Sundance Film Review: ‘Sam Klemke’s Time Machine’

The latest act of subterranean cultural excavation by Australian helmer Matthew Bate (2011’s “Shut Up Little Man! An Audio Misadventure” and several shorts), “Sam Klemke’s Time Machine” compiles, examines and elevates the “life work” of its titular compulsive filmic autobiographer. Since 1977, Colorado native Klemke has chronicled the ups and (mostly) downs of his frequently hapless existence, and Bate turns that often less-than-flattering mountain of footage into an offbeat artifact packaged as a non-PC explanatory memo to any interstellar beings — one that encompasses all the very human flaws left out of standard time capsules memorializing today’s humanity for the future. This adventuresome, unclassifiable feature will be most suited to artscaster slots and niche download sales after it tours the fest circuit.

Bate’s gambit is to contrast his subject’s very homemade, microcosmic audiovisual journal with the grandiose musings of a documentary about the Golden Record — those discs containing representative sights and sounds of Earth life that have been aboard the Voyager 1 for nearly four decades. Their “message in a bottle” is intended to enlighten any alien life forms that might encounter Voyager about our planet and species as the spacecraft continues hurtling ever farther from Earth. The seemingly vintage French-language docu interspersed in faux excerpts here is in fact one of Bate’s own devising, as it uses archival and new footage (including motion graphics) to illustrate and critique the Golden Record’s sanitized, officially approved view of human history and society.

The same year that craft launched into space, a skinny, long-haired, 19-year-old Klemke began making annual “personal status reports” on film (and later video) from his parent’s suburban Denver home, recording his lofty ambitions (often to invade the entertainment world in one form or another), his contrastingly humble achievements, and his frequent setbacks. He’s a class clown with a significant streak of self-loathing, and by 23 he’s already admitting (not for the last time), “My life is an (expletive) mess.” He battles recurrent weight gain, joblessness, return stays at the parental manse, and new girlfriends who turn his life around yet are invariably gone by the next year. His humorous willingness to bare all (often quite literally) never quite trumps a pervasive air of desperation and depression.

Since we’re limited to Sam’s own archived views of himself, sans external commentary, a number of questions remain as to why an evidently bright, outgoing man from a seemingly secure middle-class background would fail to make anything of his life over several decades’ course. Before YouTube arrives to make him a minor celebrity, his apparently only success has been as a street-corner caricature artist, sketching passersby and showbiz stars for a few bucks a pop.

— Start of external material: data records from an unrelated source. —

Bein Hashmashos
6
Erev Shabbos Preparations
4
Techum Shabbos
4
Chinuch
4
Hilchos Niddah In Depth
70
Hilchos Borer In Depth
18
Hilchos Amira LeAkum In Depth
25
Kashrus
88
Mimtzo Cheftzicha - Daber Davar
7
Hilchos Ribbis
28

Intercutting between these two strands — the Golden Record meditation and Klemke’s chronological self-portaiture — in deliberately jagged, channel-surfing form, Bate finally arrives at the present time about 15 minutes before the pic’s end. At this point he becomes an onscreen participant himself, collaborating with Klemke (whose archive he and many others discovered on YouTube) to shape the film we’re now watching. Subject’s wariness about putting his life’s record into a stranger’s hands is alleviated when Bate reveals he’s broadcast those materials in a way that makes the Voyager association quite immediate, giving Klemke a cosmic measure of the recognition he’s always chased.

The result has something of an avant-garde edge while being quite accessible, if potentially discomfiting for those who might wish Klemke were a little less chronically self-revealing. If the sum doesn’t deliver quite the same degree of pathos and amusement that “Shut Up Little Man!” did, this docu hybrid nonetheless confirms Bate’s as a distinct sensibility whose ability to articulate larger ideas lurking behind private expressions-turned-viral pop phenomena is welcome in the age of the selfie.

The quality of the archival materials ranges greatly, but assembly is accomplished.